Volcan Irazu'

Wednesday, September 6, 2006

Click on map text for any area.

Being very keen on getting to the Lankester Gardens, it seemed logical to take a tour that got us there and let us see some other things as well. So we booked an early tour that took us to the Irazu Volcano, the Orosi Valley and to Lankester Gardens.

The van picked us up about 8am and then picked up a couple from Dallas and we set out southward across San Jose.

These are just scenes snapped from the van as I tried to get a feeling for what the area was like.

Grocery cart and church in San Jose.
San Jose market and mountainside housing in the more open area between San Jose and Cartago.
More rural market in Cartago.
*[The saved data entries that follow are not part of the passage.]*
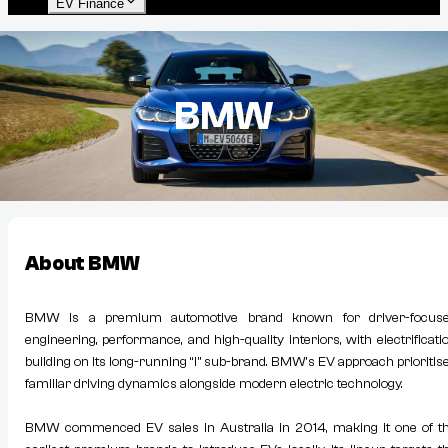
EV Finance
BMW
About
BMW
BMW is a premium automotive brand known for driver-focus
engineering, performance, and high-quality interiors, with electrificati
building on its long-running “i” sub-brand. BMW’s EV approach prioritis
familiar driving dynamics alongside modern electric technology.
BMW commenced EV sales in Australia in 2014, making it one of t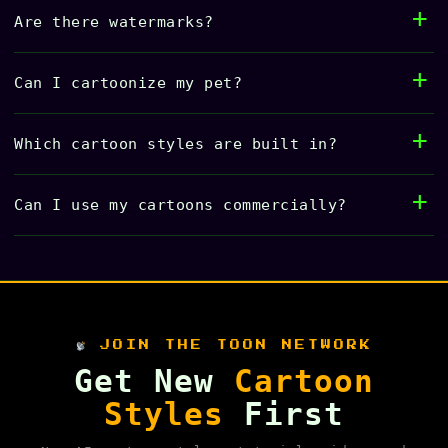
Are there watermarks?
Can I cartoonize my pet?
Which cartoon styles are built in?
Can I use my cartoons commercially?
JOIN THE TOON NETWORK
Get New
Cartoon
Styles
First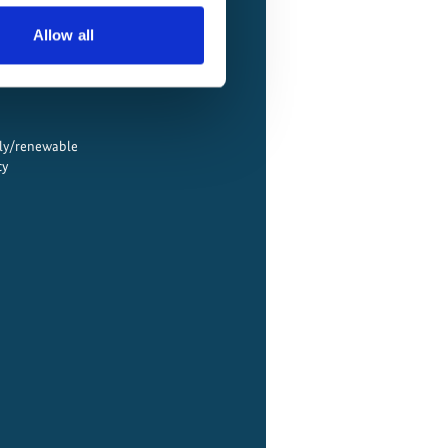
Allow all
ply/renewable
cy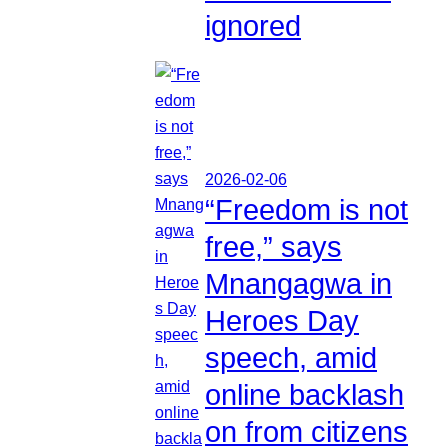
ignored
2026-02-06
“Freedom is not
free,” says
Mnangagwa in
Heroes Day
speech, amid
online backlash
on from citizens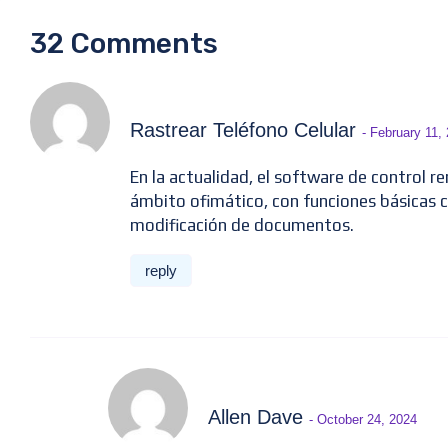
32 Comments
Rastrear Teléfono Celular
- February 11,
En la actualidad, el software de control r
ámbito ofimático, con funciones básicas 
modificación de documentos.
reply
Allen Dave
- October 24, 2024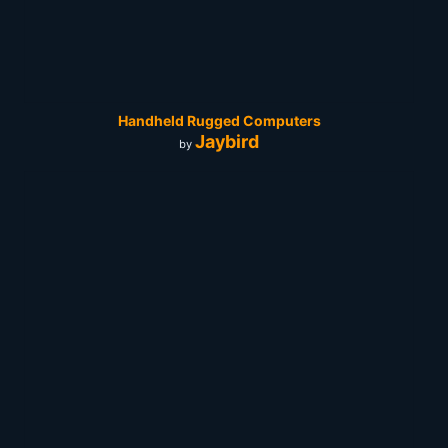
Handheld Rugged Computers
Jaybird
by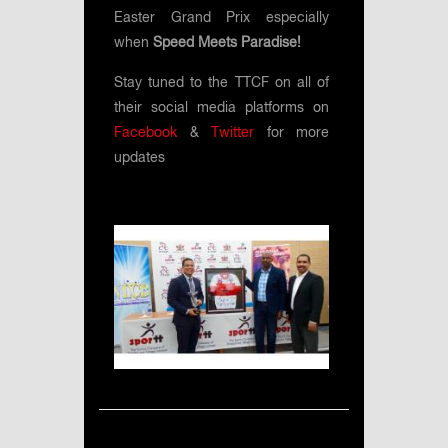
Easter Grand Prix especially
when
Speed Meets Paradise!
Stay tuned to the TTCF on all of
their social media platforms on
Facebook
&
Twitter
for more
updates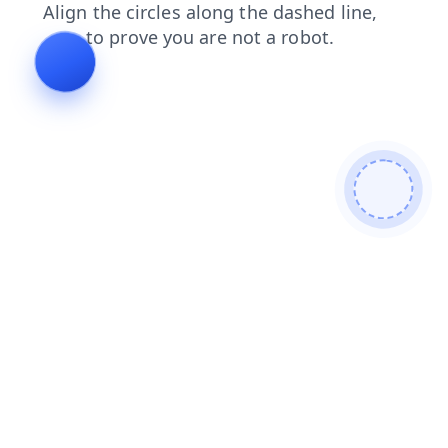
products
faq
blog
contacts
login
search
news
shop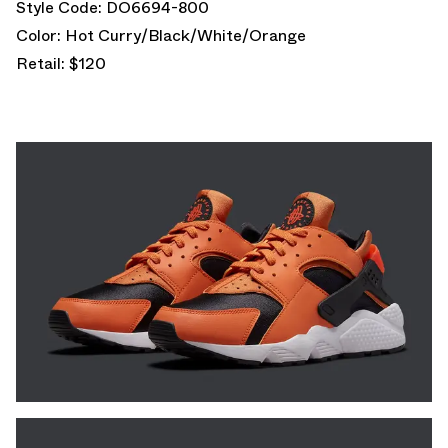
Style Code: DO6694-800
Color: Hot Curry/Black/White/Orange
Retail: $120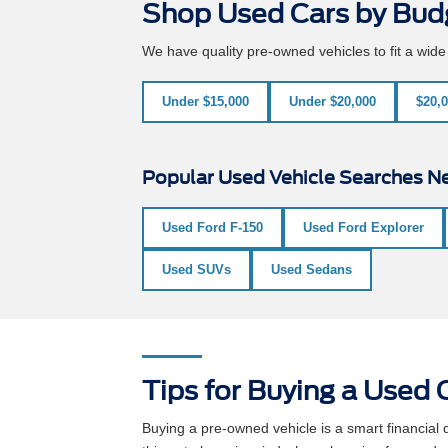
Shop Used Cars by Bud
We have quality pre-owned vehicles to fit a wid
Under $15,000
Under $20,000
$20,0
Popular Used Vehicle Searches Ne
Used Ford F-150
Used Ford Explorer
Used SUVs
Used Sedans
Tips for Buying a Used C
Buying a pre-owned vehicle is a smart financia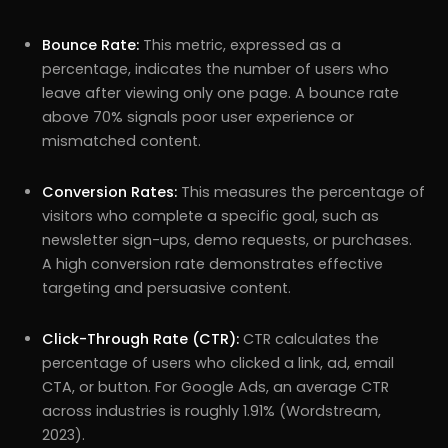
Bounce Rate:
This metric, expressed as a
percentage, indicates the number of users who
leave after viewing only one page. A bounce rate
above 70% signals poor user experience or
mismatched content.
Conversion Rates:
This measures the percentage of
visitors who complete a specific goal, such as
newsletter sign-ups, demo requests, or purchases.
A high conversion rate demonstrates effective
targeting and persuasive content.
Click-Through Rate (CTR):
CTR calculates the
percentage of users who clicked a link, ad, email
CTA, or button. For Google Ads, an average CTR
across industries is roughly 1.91% (Wordstream,
2023).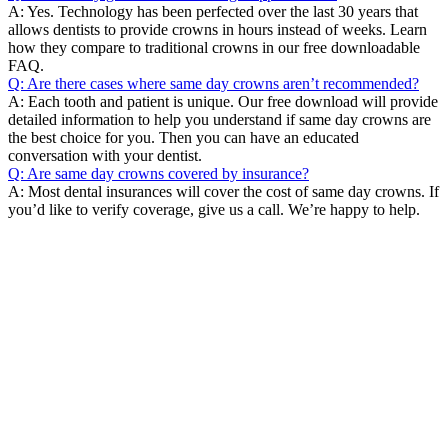
A: Yes. Technology has been perfected over the last 30 years that
allows dentists to provide crowns in hours instead of weeks. Learn
how they compare to traditional crowns in our free downloadable
FAQ.
Q: Are there cases where same day crowns aren’t recommended?
A: Each tooth and patient is unique. Our free download will provide
detailed information to help you understand if same day crowns are
the best choice for you. Then you can have an educated
conversation with your dentist.
Q: Are same day crowns covered by insurance?
A: Most dental insurances will cover the cost of same day crowns. If
you’d like to verify coverage, give us a call. We’re happy to help.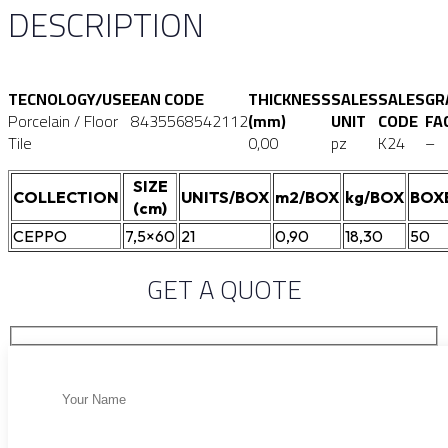
DESCRIPTION
TECNOLOGY/USE
EAN CODE
THICKNESS
SALES
SALES
GR
Porcelain / Floor
8435568542112
(mm)
UNIT
CODE
FA
Tile
0,00
pz
K24
–
SIZE
COLLECTION
UNITS/BOX
m2/BOX
kg/BOX
BOX
(cm)
CEPPO
7,5×60
21
0,90
18,30
50
GET A QUOTE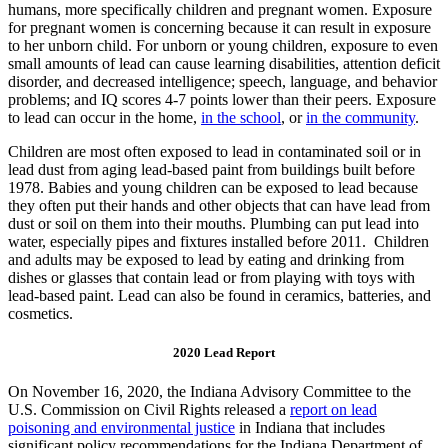
humans, more specifically children and pregnant women. Exposure
for pregnant women is concerning because it can result in exposure
to her unborn child. For unborn or young children, exposure to even
small amounts of lead can cause learning disabilities, attention deficit
disorder, and decreased intelligence; speech, language, and behavior
problems; and IQ scores 4-7 points lower than their peers. Exposure
to lead can occur in the home,
in the school
, or
in the community
.
Children are most often exposed to lead in contaminated soil or in
lead dust from aging lead-based paint from buildings built before
1978. Babies and young children can be exposed to lead because
they often put their hands and other objects that can have lead from
dust or soil on them into their mouths. Plumbing can put lead into
water, especially pipes and fixtures installed before 2011. Children
and adults may be exposed to lead by eating and drinking from
dishes or glasses that contain lead or from playing with toys with
lead-based paint. Lead can also be found in ceramics, batteries, and
cosmetics.
2020 Lead Report
On November 16, 2020, the Indiana Advisory Committee to the
U.S. Commission on Civil Rights released a
report on lead
poisoning and environmental justice
in Indiana that includes
significant policy recommendations for the Indiana Department of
Leaving Cartago and heading up the mountain toward Irazu.
The town crawled up the side of the mountain, but soon gave way to open fields. We saw a lot of food crops being grown, notably potatoes and onions.
As we climbed steeply up the mountainside, there were places where we could look back to the valley and see Cartago. We watched fieldwork in the sloping fields. It looked like they were digging potatoes.
High on the mountainside there were dairy farms and more cattle. It is pleasant slopes now, but in 1963, when Charles and Wanda were here on their year of language study, Irazu erupted all year. An underground reservoir somewhere near here burst out and took mudslides down the mountain.
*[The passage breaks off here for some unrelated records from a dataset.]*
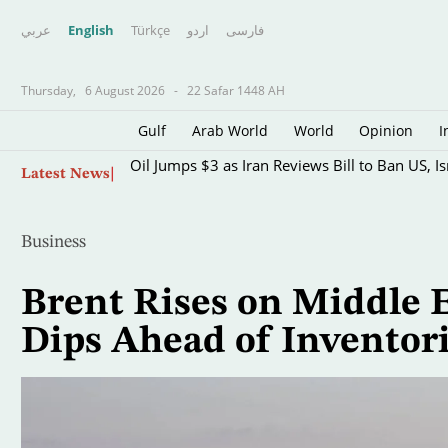
عربي
English
Türkçe
اردو
فارسى
Thursday,
6 August 2026
-
22 Safar 1448 AH
Gulf
Arab World
World
Opinion
I
Skip
Oil Jumps $3 as Iran Reviews Bill to Ban US, I
Latest News
to
main
content
Business
Brent Rises on Middle E
Dips Ahead of Inventor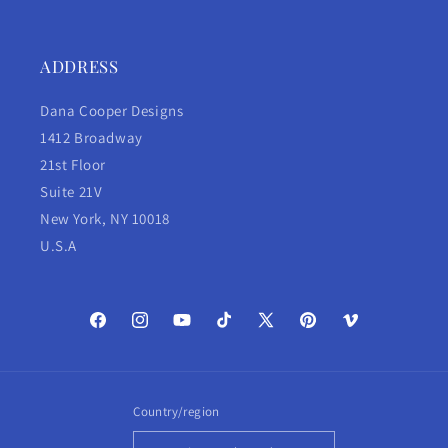
ADDRESS
Dana Cooper Designs
1412 Broadway
21st Floor
Suite 21V
New York, NY 10018
U.S.A
Facebook
Instagram
YouTube
TikTok
X
Pinterest
Vimeo
(Twitter)
Country/region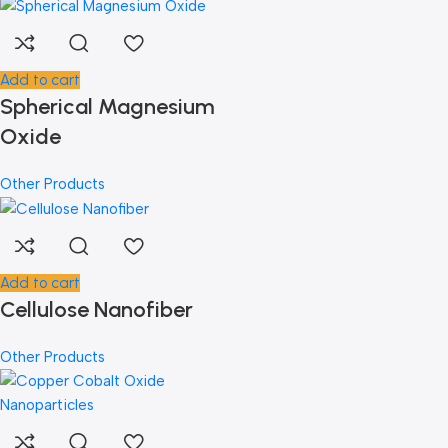
Add to cart
Spherical Magnesium
Oxide
Other Products
Add to cart
Cellulose Nanofiber
Other Products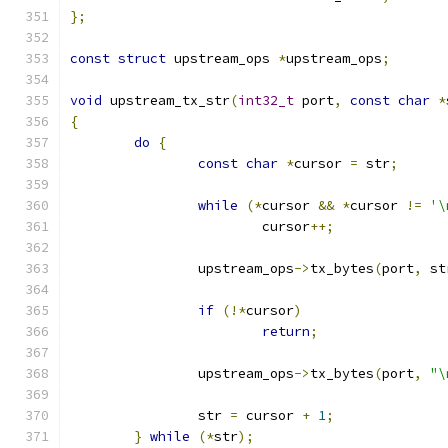
};
const
struct
 upstream_ops 
*
upstream_ops
;
void
 upstream_tx_str
(
int32_t
 port
,
const
char
*
{
do
{
const
char
*
cursor 
=
 str
;
while
(*
cursor 
&&
*
cursor 
!=
'\
			cursor
++;
		upstream_ops
->
tx_bytes
(
port
,
 st
if
(!*
cursor
)
return
;
		upstream_ops
->
tx_bytes
(
port
,
"\
		str 
=
 cursor 
+
1
;
}
while
(*
str
);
We were now at high altitude and the air was cool. It almost had the feel of Switzerland to me.

We made it to the top at 11,200 ft (3432 meters officially). At left above is the mountain ridge to the north, and one of those peaks is the volcano Poas. At right above is the view eastward from the summit, and you can see the shoreline of the Atlantic ocean in the distance.
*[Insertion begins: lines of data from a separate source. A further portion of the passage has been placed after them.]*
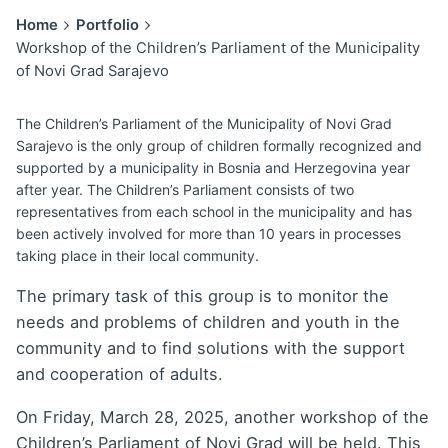
Home
Portfolio
Workshop of the Children’s Parliament of the Municipality
of Novi Grad Sarajevo
The Children’s Parliament of the Municipality of Novi Grad
Sarajevo is the only group of children formally recognized and
supported by a municipality in Bosnia and Herzegovina year
after year. The Children’s Parliament consists of two
representatives from each school in the municipality and has
been actively involved for more than 10 years in processes
taking place in their local community.
The primary task of this group is to monitor the
needs and problems of children and youth in the
community and to find solutions with the support
and cooperation of adults.
On Friday, March 28, 2025, another workshop of the
Children’s Parliament of Novi Grad will be held. This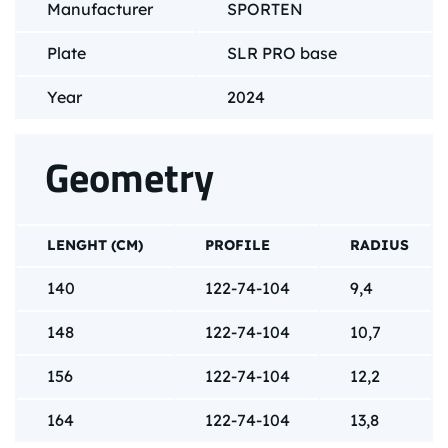
Manufacturer
SPORTEN
Plate
SLR PRO base
Year
2024
Geometry
LENGHT (CM)
PROFILE
RADIUS
140
122-74-104
9,4
148
122-74-104
10,7
156
122-74-104
12,2
164
122-74-104
13,8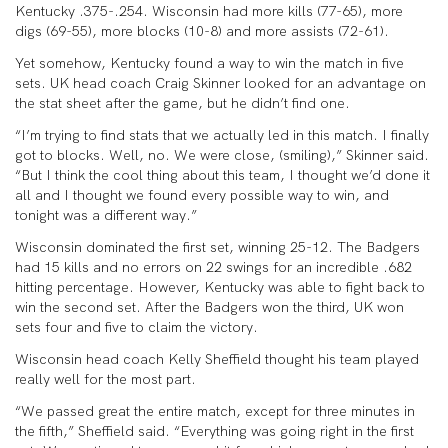
Kentucky .375-.254. Wisconsin had more kills (77-65), more
digs (69-55), more blocks (10-8) and more assists (72-61).
Yet somehow, Kentucky found a way to win the match in five
sets. UK head coach Craig Skinner looked for an advantage on
the stat sheet after the game, but he didn’t find one.
“I’m trying to find stats that we actually led in this match. I finally
got to blocks. Well, no. We were close, (smiling),” Skinner said.
“But I think the cool thing about this team, I thought we’d done it
all and I thought we found every possible way to win, and
tonight was a different way.”
Wisconsin dominated the first set, winning 25-12. The Badgers
had 15 kills and no errors on 22 swings for an incredible .682
hitting percentage. However, Kentucky was able to fight back to
win the second set. After the Badgers won the third, UK won
sets four and five to claim the victory.
Wisconsin head coach Kelly Sheffield thought his team played
really well for the most part.
“We passed great the entire match, except for three minutes in
the fifth,” Sheffield said. “Everything was going right in the first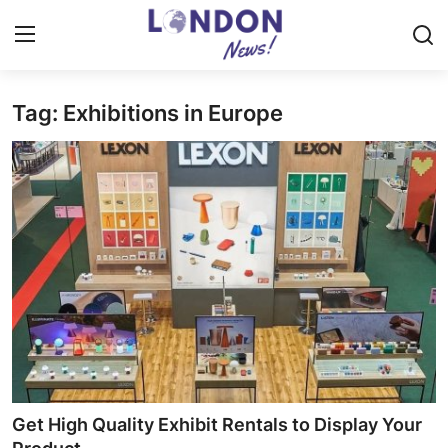
Tag: Exhibitions in Europe
Home
Contact
Press Release
Privacy Policy
About
News Network
Submit Press Release
Get High Quality Exhibit Rentals to Display Your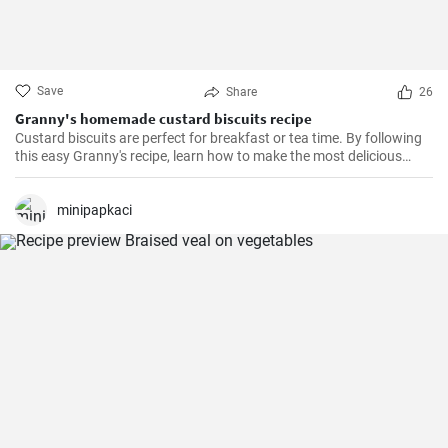
Save
Share
26
Granny's homemade custard biscuits recipe
Custard biscuits are perfect for breakfast or tea time. By following
this easy Granny's recipe, learn how to make the most delicious
homemade custard biscuits.
minipapkaci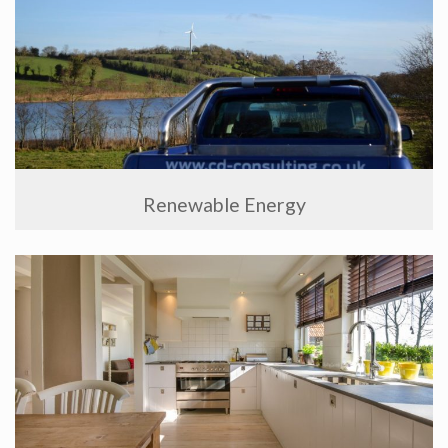
Renewable Energy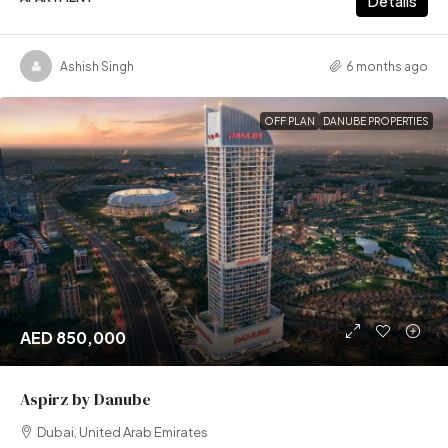
Details
Ashish Singh
6 months ago
OFF PLAN
DANUBE PROPERTIES
AED 850,000
Aspirz by Danube
Dubai, United Arab Emirates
We came back down from the high summit to the observation area where you can walk to the edge and look down in the craters. One of the most fascinating things there was the "poor man's umbrella" plant with huge leaves. These plants were quite abundant around the edge of the crater. The other plant I had been intrigued with on the way in was the one giving brilliant patches of red among the green plants.

Up close, this flower showed some rough edges, but it certainly retained its brilliant red color. The plant reminded me a little of indian paintbrush, but it had broader petals and was more brilliant.

The whole hillside above the crater rim was covered with this luxuriant plant. I had never seen anything like it before.

I thought I was going to tear my attention away from these plants and look at the crater, but when I looked over the edge, there were my two new plant friends, hanging on the edge.

Well, OK, its just become theme and variation on the umbrellas and the red flowers with the green lake in the background. All of this was just natural, I think, but it surely produced some nice flower arrangements. The pinkish cluster is actually part of the umbrella plant I think - at least I saw such a cluster with lots of the umbrellas.

With the geometry of the crater and the position of the rails, there was just no way to get a picture of Brenda with the green lake of the crater in the background. So she is on the right, and t he thing she is looking at is on the left.

The crater with the lake is one crater out of three, and the other two left a broad flat area of sand, like a large beach on top of the mountain. You can see the visitor headquarters up the angled road from the "beach", to the right of the forest of antennas that take advantage of the fact that this is the highest point around.

The bright-colored birds of the jungle were hard to photograph, but this fellow posed nicely on our way to the van.

We enjoyed the ride back down the mountain to Cartago. We now knew what to expect and could look for things we missed on the way up. It had cleared up a bit, so we got good views of the valley. In the view below, I'm not sure whether that is San Jose or Cartago, but our guide mentioned seeing both of them from the mountain.

The rich volcanic soil on the slopes of Irazu was certainly under intensive cultivation. This looks like a large potato field.

One more view over the cultivated land to the central valley where lie San Jose, Cartago, and a large fraction of the population of the country.

Two yokes of what you might call oxen, but we grew up calling them just brahmin cattle.